We need a few demonstration projects that will clearly tell the world, ‘This is where your food can come from.’ The earliest that could happen is a year from now. We’re already in conference with countries and cities who want to do this, including Qatar, Jordan, and Singapore. Vertical farming is particularly appealing to areas that don’t trust outsiders with their food supply but don’t currently have a way to supply all their own food themselves.
We also need to dispel the mythology that hydroponically-grown food is not nutritious, doesn’t taste good and is not natural. Half the food you eat in wintertime is raised indoors in hothouses, and most of hydroponic farming is hothouse farming. The technology has advanced so much that it is just not realistic anymore to say that a hothouse tomato isn’t as good.
One of the main concerns people have raised with your ideas is the cost of vertical farming and its development. How do you respond to these concerns?
The same issues have been raised with regard to any new invention. People wonder, who will own, operate and benefit from these farms? Will this just be for the rich or high-end restaurants? Will the common person get excluded because they can’t afford it?
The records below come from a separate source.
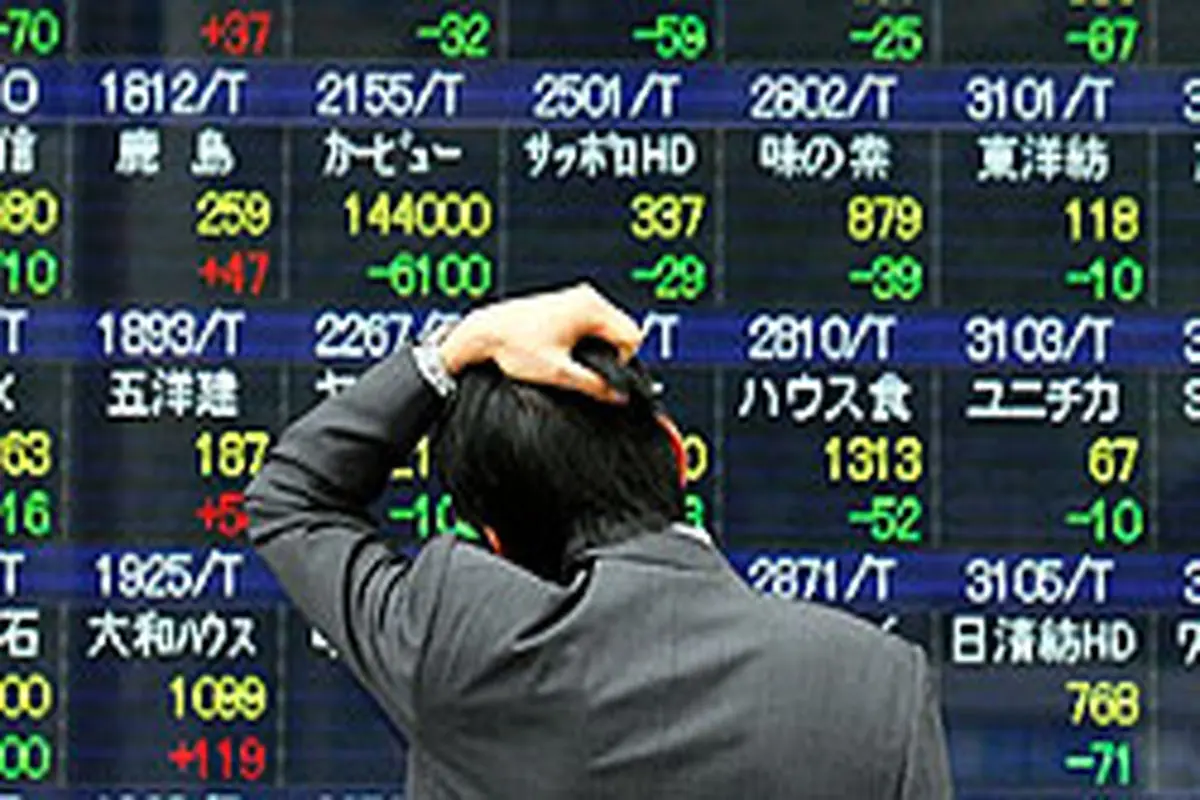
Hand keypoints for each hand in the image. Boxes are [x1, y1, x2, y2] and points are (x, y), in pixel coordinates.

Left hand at [438, 283, 641, 402]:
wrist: (484, 332)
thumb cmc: (513, 344)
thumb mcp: (557, 372)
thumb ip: (594, 386)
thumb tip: (618, 397)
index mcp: (590, 307)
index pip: (631, 337)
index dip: (622, 362)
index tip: (601, 375)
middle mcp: (586, 296)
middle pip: (623, 330)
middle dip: (610, 355)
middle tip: (584, 370)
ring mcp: (577, 297)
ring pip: (609, 327)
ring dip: (598, 347)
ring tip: (570, 359)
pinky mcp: (567, 303)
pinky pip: (593, 323)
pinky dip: (587, 339)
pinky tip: (565, 350)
The very first of everything ends up in the hands of the rich, like the automobile, but it eventually trickled down and became available to everybody.
One important way to make vertical farming a project by and for the public is to have the public bear the initial cost via federal funding. Our food is artificially cheap because we use fossil fuels to farm, which is also under-priced, to make it affordable for people in this country to eat. The same concessions have to be made for indoor farming.
This interview has been edited and condensed.